## RECORDS TO USE
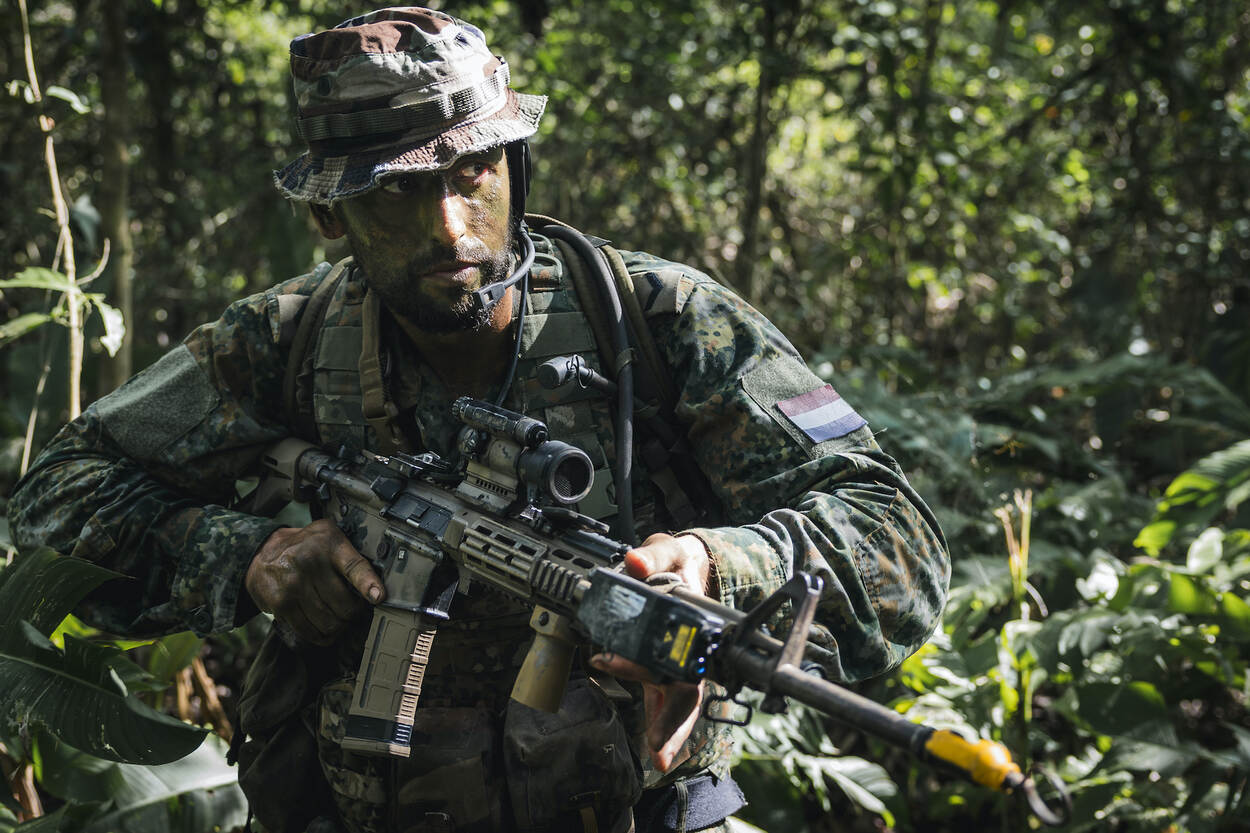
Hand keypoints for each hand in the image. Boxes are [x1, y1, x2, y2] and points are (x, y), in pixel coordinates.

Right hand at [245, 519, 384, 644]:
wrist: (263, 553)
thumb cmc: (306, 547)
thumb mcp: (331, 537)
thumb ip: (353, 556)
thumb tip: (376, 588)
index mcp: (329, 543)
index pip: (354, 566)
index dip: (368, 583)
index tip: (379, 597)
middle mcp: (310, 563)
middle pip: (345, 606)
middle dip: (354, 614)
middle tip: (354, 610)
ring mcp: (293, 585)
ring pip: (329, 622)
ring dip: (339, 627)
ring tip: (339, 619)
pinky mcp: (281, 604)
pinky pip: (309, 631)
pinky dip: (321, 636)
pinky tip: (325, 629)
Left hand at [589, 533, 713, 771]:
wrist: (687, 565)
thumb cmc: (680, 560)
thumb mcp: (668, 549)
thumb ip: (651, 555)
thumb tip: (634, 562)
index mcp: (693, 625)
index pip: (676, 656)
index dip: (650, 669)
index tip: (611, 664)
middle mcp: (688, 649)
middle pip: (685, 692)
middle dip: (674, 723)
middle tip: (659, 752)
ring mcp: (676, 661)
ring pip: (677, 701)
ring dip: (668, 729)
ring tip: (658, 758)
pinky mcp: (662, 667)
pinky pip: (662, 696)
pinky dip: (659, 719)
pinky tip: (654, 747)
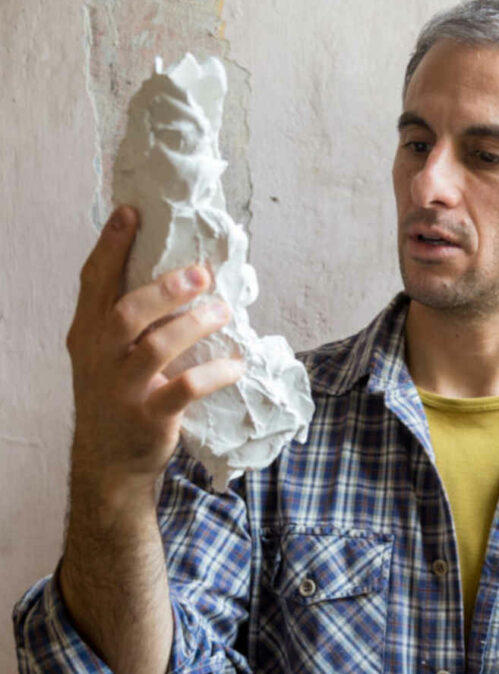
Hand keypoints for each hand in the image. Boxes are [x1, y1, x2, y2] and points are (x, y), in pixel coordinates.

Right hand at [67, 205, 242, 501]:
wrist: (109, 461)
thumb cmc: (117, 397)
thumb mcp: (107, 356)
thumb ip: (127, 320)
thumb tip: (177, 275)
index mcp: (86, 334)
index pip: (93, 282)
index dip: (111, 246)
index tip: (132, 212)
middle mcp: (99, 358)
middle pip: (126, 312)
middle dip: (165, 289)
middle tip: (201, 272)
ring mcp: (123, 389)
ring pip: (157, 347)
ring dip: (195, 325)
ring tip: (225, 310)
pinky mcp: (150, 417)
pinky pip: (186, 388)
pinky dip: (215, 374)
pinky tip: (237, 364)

---

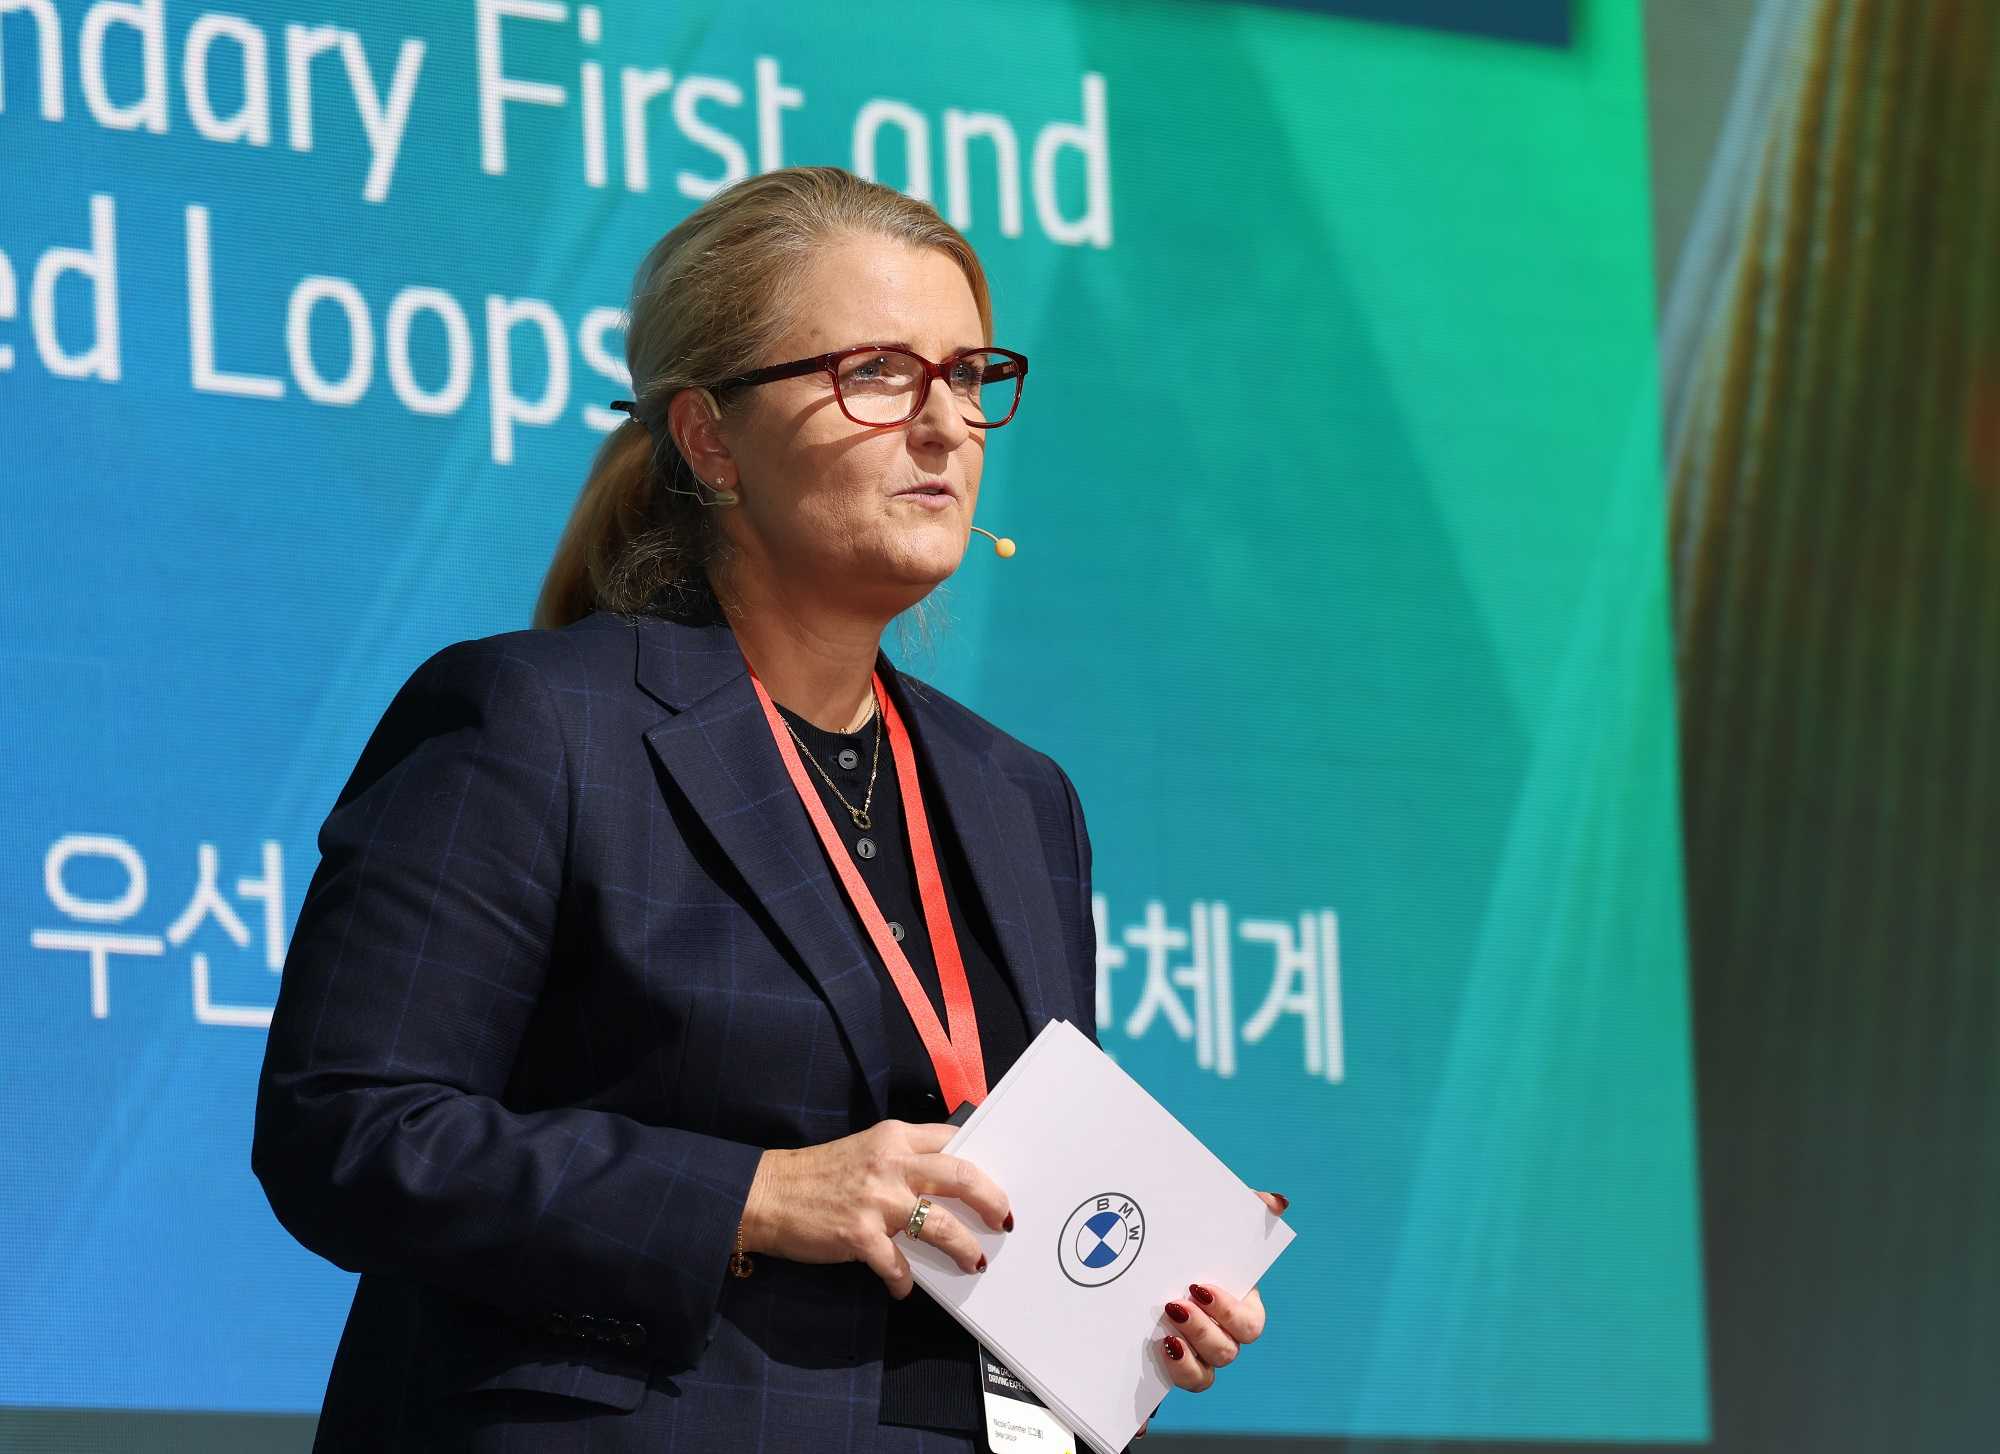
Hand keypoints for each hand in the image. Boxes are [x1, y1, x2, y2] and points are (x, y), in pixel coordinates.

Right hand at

---

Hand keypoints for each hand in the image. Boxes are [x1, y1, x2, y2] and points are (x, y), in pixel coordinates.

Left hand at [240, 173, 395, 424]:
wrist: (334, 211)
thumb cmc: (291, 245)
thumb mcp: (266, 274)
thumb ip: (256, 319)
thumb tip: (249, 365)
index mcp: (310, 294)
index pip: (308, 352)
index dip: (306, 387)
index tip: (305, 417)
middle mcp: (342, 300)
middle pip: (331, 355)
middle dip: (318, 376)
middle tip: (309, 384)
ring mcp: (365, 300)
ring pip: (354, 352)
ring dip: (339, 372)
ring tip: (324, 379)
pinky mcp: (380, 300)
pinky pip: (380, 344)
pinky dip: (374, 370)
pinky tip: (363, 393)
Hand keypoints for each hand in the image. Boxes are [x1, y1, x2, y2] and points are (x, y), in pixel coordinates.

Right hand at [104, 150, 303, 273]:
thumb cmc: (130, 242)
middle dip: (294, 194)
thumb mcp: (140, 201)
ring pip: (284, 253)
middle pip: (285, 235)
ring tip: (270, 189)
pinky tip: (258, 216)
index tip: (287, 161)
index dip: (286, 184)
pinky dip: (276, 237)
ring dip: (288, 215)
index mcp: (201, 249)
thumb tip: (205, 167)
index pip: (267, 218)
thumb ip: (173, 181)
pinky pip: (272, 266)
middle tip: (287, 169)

## TASK OBJECTIVE
When you reach the line with "index dip: (286, 184)" in the records above, start writing out lines exactly, and stop once the line with "middle tip: (287, 169)" has been written; include nothing else.

## ANSWER FOR THE TASK
index dip: (286, 184)
pinky dip: (276, 237)
ring dip: (288, 215)
index mcp: (201, 249)
thumb tip: (205, 167)
index pip: (267, 218)
thumb ip: (173, 181)
pinky pip: (272, 266)
middle tip: (287, 169)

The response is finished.